YOUR INSTRUCTIONS: Where the records below reach the line containing "Handler Email: | | | |", start transcribing, and end with the line containing "information: | | | | | | |", exactly and with nothing else added.

SUPPLIED ENTRIES:

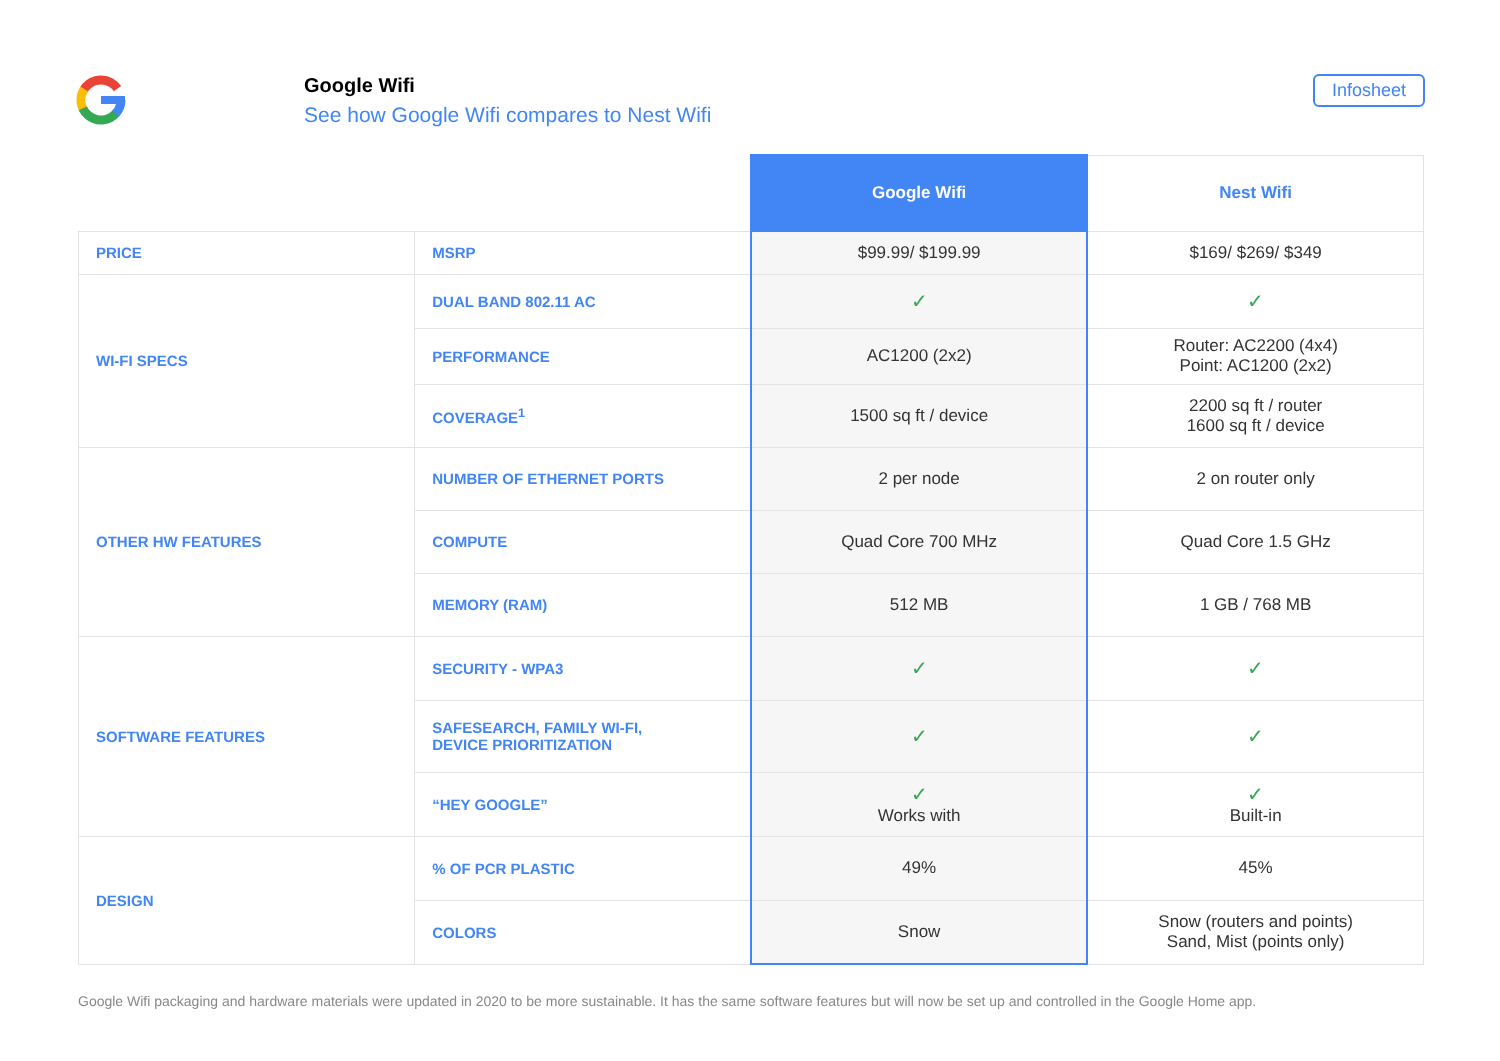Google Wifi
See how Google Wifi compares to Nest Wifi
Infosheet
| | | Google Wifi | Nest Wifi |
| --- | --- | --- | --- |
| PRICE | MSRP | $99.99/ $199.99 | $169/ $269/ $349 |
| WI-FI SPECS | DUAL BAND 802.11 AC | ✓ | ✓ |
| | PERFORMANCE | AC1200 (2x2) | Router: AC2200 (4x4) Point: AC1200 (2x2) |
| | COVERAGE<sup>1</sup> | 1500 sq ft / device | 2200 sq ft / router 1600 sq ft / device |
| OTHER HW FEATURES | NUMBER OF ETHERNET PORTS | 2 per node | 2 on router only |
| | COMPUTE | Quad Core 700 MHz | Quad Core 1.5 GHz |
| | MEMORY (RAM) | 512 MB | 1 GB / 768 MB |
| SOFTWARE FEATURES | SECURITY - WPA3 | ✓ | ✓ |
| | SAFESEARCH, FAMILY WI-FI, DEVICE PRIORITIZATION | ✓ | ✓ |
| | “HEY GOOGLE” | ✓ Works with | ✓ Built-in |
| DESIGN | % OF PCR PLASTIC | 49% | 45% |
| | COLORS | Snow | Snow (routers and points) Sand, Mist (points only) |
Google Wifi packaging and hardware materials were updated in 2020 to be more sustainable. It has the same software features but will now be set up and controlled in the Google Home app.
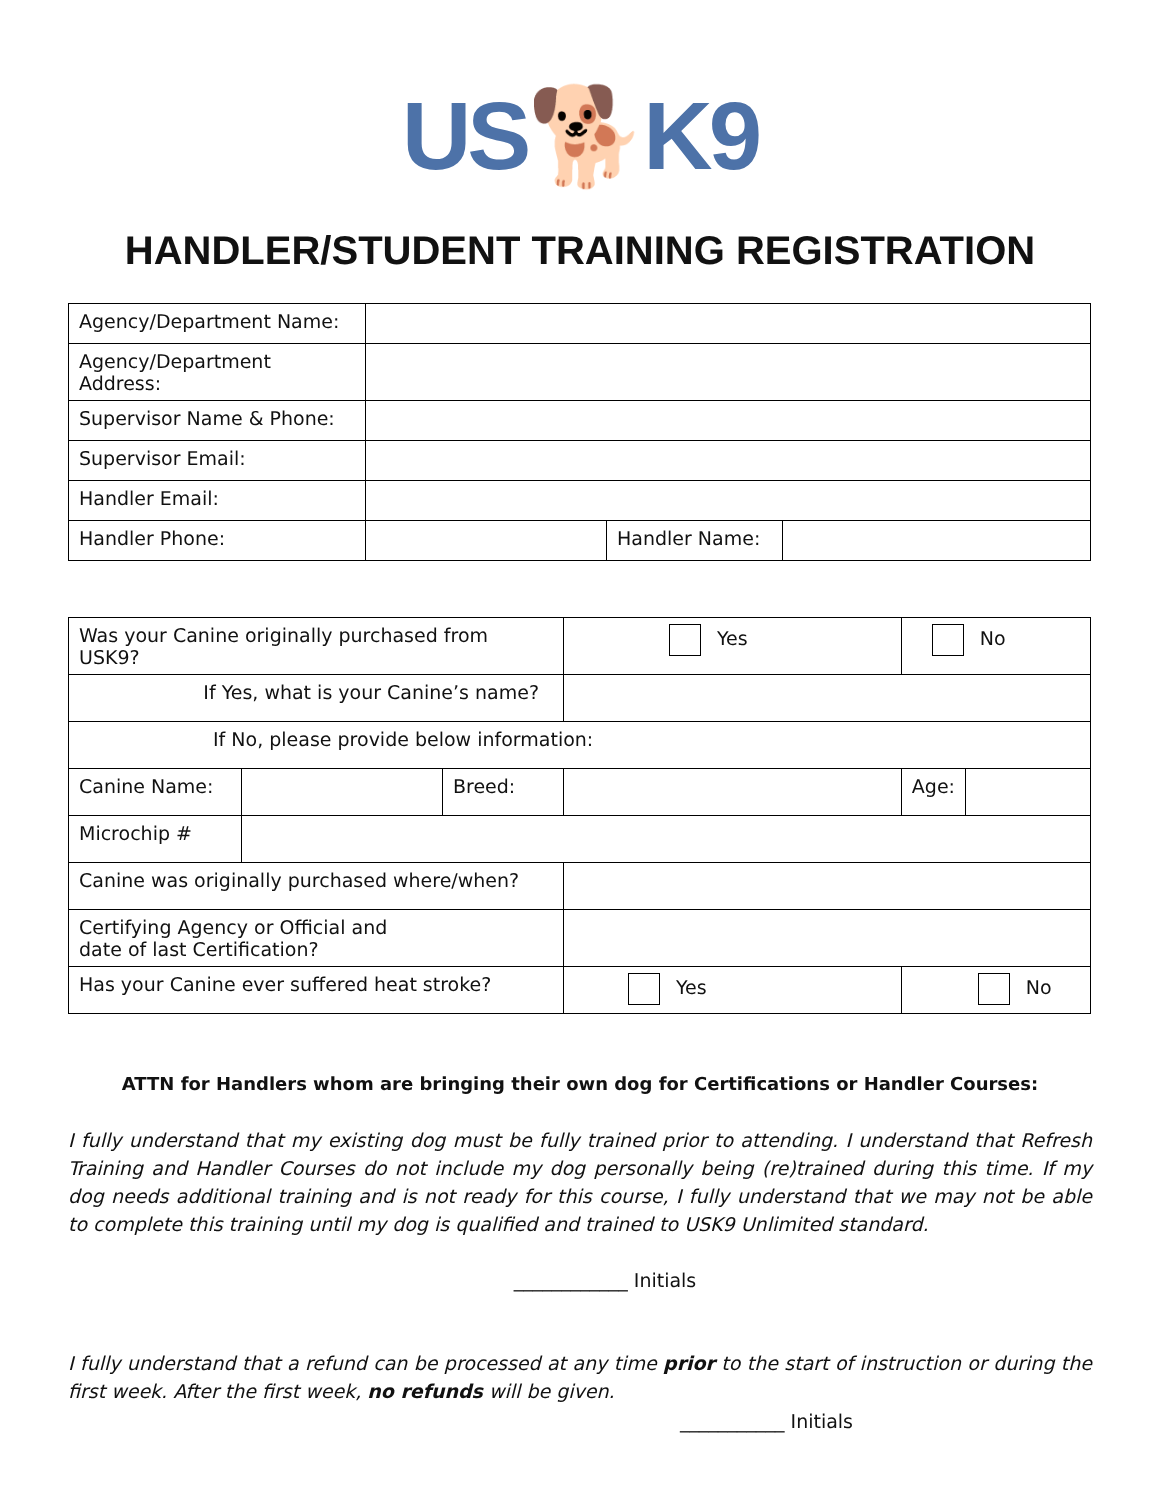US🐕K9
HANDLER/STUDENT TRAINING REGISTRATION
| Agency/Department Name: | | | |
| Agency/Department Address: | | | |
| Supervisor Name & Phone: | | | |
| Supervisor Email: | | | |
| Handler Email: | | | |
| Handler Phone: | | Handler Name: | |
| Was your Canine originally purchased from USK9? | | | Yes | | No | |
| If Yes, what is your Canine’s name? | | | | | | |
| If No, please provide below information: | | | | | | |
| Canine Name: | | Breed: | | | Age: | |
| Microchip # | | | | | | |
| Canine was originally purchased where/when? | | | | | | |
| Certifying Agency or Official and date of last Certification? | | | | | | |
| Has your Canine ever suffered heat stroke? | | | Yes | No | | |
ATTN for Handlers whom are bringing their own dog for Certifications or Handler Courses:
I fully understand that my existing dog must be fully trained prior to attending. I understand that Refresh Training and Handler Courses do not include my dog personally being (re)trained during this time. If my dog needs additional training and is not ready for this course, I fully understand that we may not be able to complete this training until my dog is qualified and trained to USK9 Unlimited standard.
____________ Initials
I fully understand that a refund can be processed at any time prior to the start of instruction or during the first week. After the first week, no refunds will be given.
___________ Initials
---
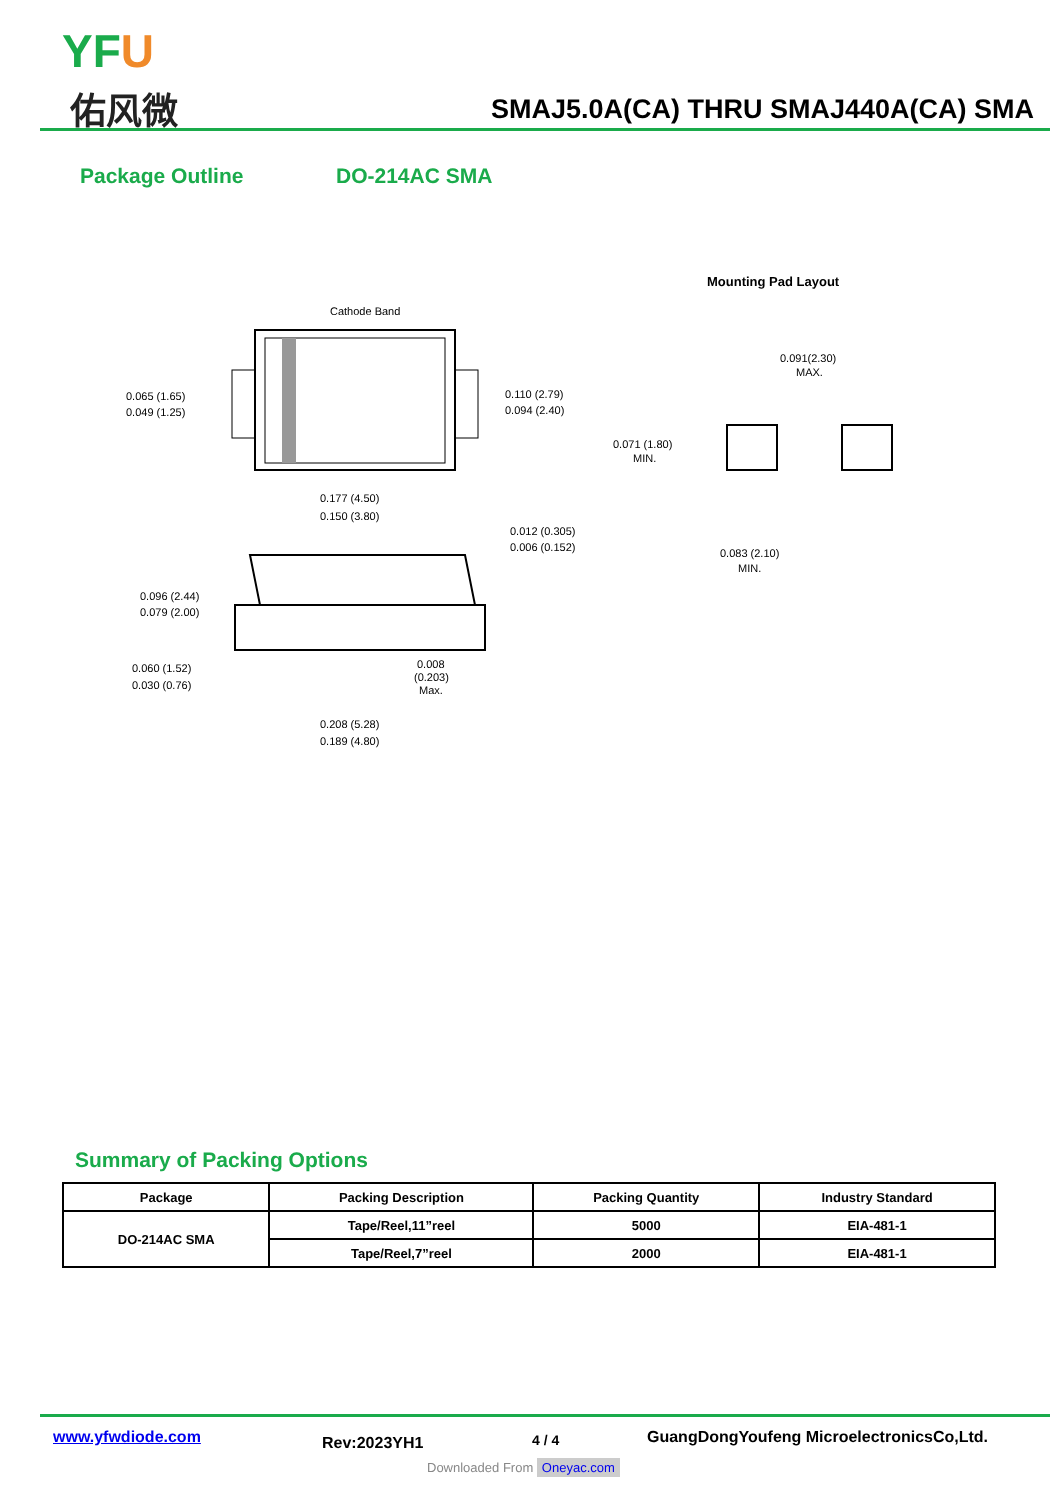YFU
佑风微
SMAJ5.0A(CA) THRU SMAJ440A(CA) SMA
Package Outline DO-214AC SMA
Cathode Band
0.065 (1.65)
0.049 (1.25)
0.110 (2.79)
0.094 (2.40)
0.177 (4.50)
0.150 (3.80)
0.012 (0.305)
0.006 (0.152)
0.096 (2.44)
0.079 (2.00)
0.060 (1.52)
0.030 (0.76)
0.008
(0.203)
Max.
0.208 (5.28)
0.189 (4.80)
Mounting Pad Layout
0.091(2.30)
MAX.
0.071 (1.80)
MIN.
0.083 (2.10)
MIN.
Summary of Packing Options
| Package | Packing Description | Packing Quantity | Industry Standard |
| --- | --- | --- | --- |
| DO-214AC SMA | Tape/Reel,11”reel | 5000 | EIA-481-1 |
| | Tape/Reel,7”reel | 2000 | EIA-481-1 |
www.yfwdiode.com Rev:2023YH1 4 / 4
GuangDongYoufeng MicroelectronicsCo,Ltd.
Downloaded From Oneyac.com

COMPLETED EXERCISE:
| Handler Email: | | | |
| Handler Phone: | | Handler Name: | |
| Was your Canine originally purchased from USK9? | | | Yes | | No | |
| If Yes, what is your Canine’s name? | | | | | | |
| If No, please provide below information: | | | | | | |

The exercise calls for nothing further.